La parete cellulare è un ulteriore strato protettivo che si trova all'esterno della membrana plasmatica. È presente nei procarioti e in molti eucarioti, in particolare piante, alghe, funghi e batteri, mentre negli animali e nei protozoi manca questa struttura. La sua architettura rigida preserva la forma della cellula e fornisce supporto meccanico.
Le pareti cellulari svolgono diversi ruoli critici:
Le pareti delle piante sono composte principalmente da carboidrati – pectine, cellulosa ed emicellulosa – insieme a proteine strutturali e minerali come il silicio. Questi componenti collettivamente conferiscono al muro forza e flessibilità.
La cellulosa è un polisaccaride costituito da migliaia di monomeri di glucosio. Le sue catene formano microfibrille, filamenti larghi nanometri che forniscono resistenza alla trazione e regolano l'espansione cellulare.
Le piante generano una pressione di turgore quando l'acqua entra nelle cellule, spingendo la membrana plasmatica contro la parete.
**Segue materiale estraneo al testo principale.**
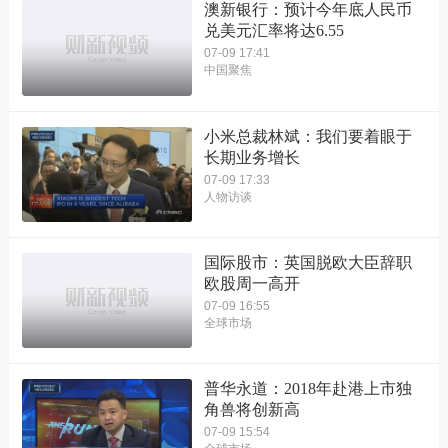
澳新银行：预计今年底人民币
兑美元汇率将达6.55
07-09 17:41
中国聚焦
小米总裁林斌：我们要着眼于
长期业务增长
07-09 17:33
人物访谈
国际股市：英国脱欧大臣辞职
欧股周一高开
07-09 16:55
全球市场
普华永道：2018年赴港上市独
角兽将创新高
07-09 15:54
Le microfibrille di cellulosa, l'emicellulosa e la pectina formano una matrice composita che resiste a questa pressione, mantenendo le cellule ferme e in posizione verticale.
L'emicellulosa si lega alla cellulosa tramite legami idrogeno, rinforzando la matrice, mentre i gel di pectina trattengono l'acqua e prevengono la compressione.
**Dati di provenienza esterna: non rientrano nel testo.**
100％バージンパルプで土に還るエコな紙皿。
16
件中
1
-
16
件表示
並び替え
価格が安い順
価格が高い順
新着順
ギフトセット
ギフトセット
Le proteine contribuiscono al supporto strutturale e all’attività enzimatica. Gli enzimi associati alla parete modulano il rimodellamento della parete, influenzando processi come la maturazione dei frutti e la senescenza delle foglie. La pectina, un polisaccaride naturale, è anche ampiamente utilizzato nella conservazione degli alimenti come agente addensante.
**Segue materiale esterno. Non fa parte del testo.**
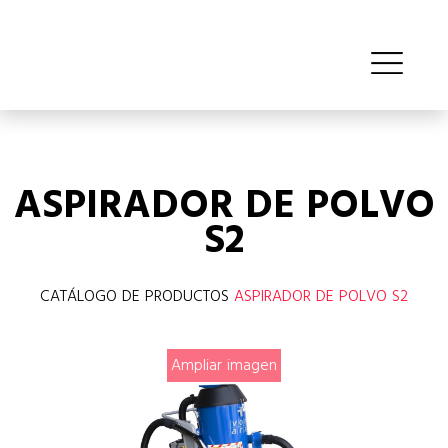
ASPIRADOR DE POLVO
S2
CATÁLOGO DE PRODUCTOS
ASPIRADOR DE POLVO S2
Ampliar imagen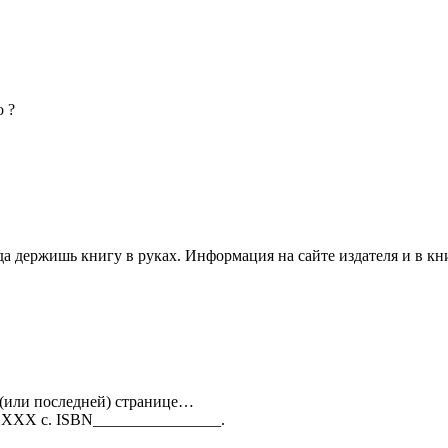
о ?
да держишь книгу в руках. Информация на сайте издателя и в к
 (или последней) странице…
— ХХХ с. ISBN________________.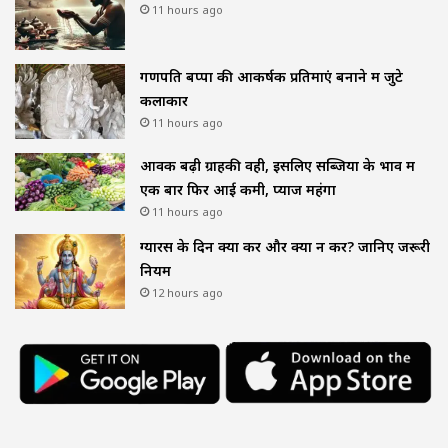
11 hours ago
गणपति बप्पा की आकर्षक प्रतिमाएं बनाने में जुटे
कलाकार
11 hours ago
आवक बढ़ी ग्राहकी वही, इसलिए सब्जियों के भाव में
एक बार फिर आई कमी, प्याज महंगा
11 hours ago
ग्यारस के दिन क्या करें और क्या न करें? जानिए जरूरी
नियम
12 hours ago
Le pareti vegetali sono costituite da tre strati:
Distinzioni chiave:
I funghi tipicamente costruiscono pareti di chitina, glucani e proteine. Lo strato più esterno di chitina fornisce rigidità; i glucani reticolano la chitina e le mannoproteine contribuiscono ad aggiungere proteine strutturali e funzionali.
Le alghe mostrano diverse composizioni murali. Le alghe verdi e rosse contengono spesso mannani; le alghe brune incorporano acido alginico; molte alghe hanno polisaccaridi solfonati. Le diatomee si distinguono per le pareti a base di silice, formate attraverso un complesso percorso di esocitosi che coinvolge più proteine.
Le pareti batteriche sono composte da peptidoglicano (mureina), una rete di zuccheri e aminoacidi. Questo strato mantiene la forma cellulare, previene la lisi e determina la classificazione batterica.
Poiché le cellule umane non hanno pareti, gli antibiotici possono colpire selettivamente le pareti batteriche. Le penicilline inibiscono l’enzima transpeptidasi che reticola il peptidoglicano, mentre gli antibiotici glicopeptidici (ad esempio la vancomicina) bloccano la sintesi del peptidoglicano. Tuttavia, la resistenza può insorgere attraverso la produzione di beta‑lattamasi, siti bersaglio alterati o pompe di efflusso.
Comprendere la biologia della parete cellulare offre vantaggi pratici:dalla progettazione di antibiotici più efficaci alla progettazione di colture con maggiore forza o resistenza alle malattie. Nonostante le variazioni tra le forme di vita, il principio fondamentale rimane:le pareti cellulari forniscono rigidità, protezione e supporto strutturale.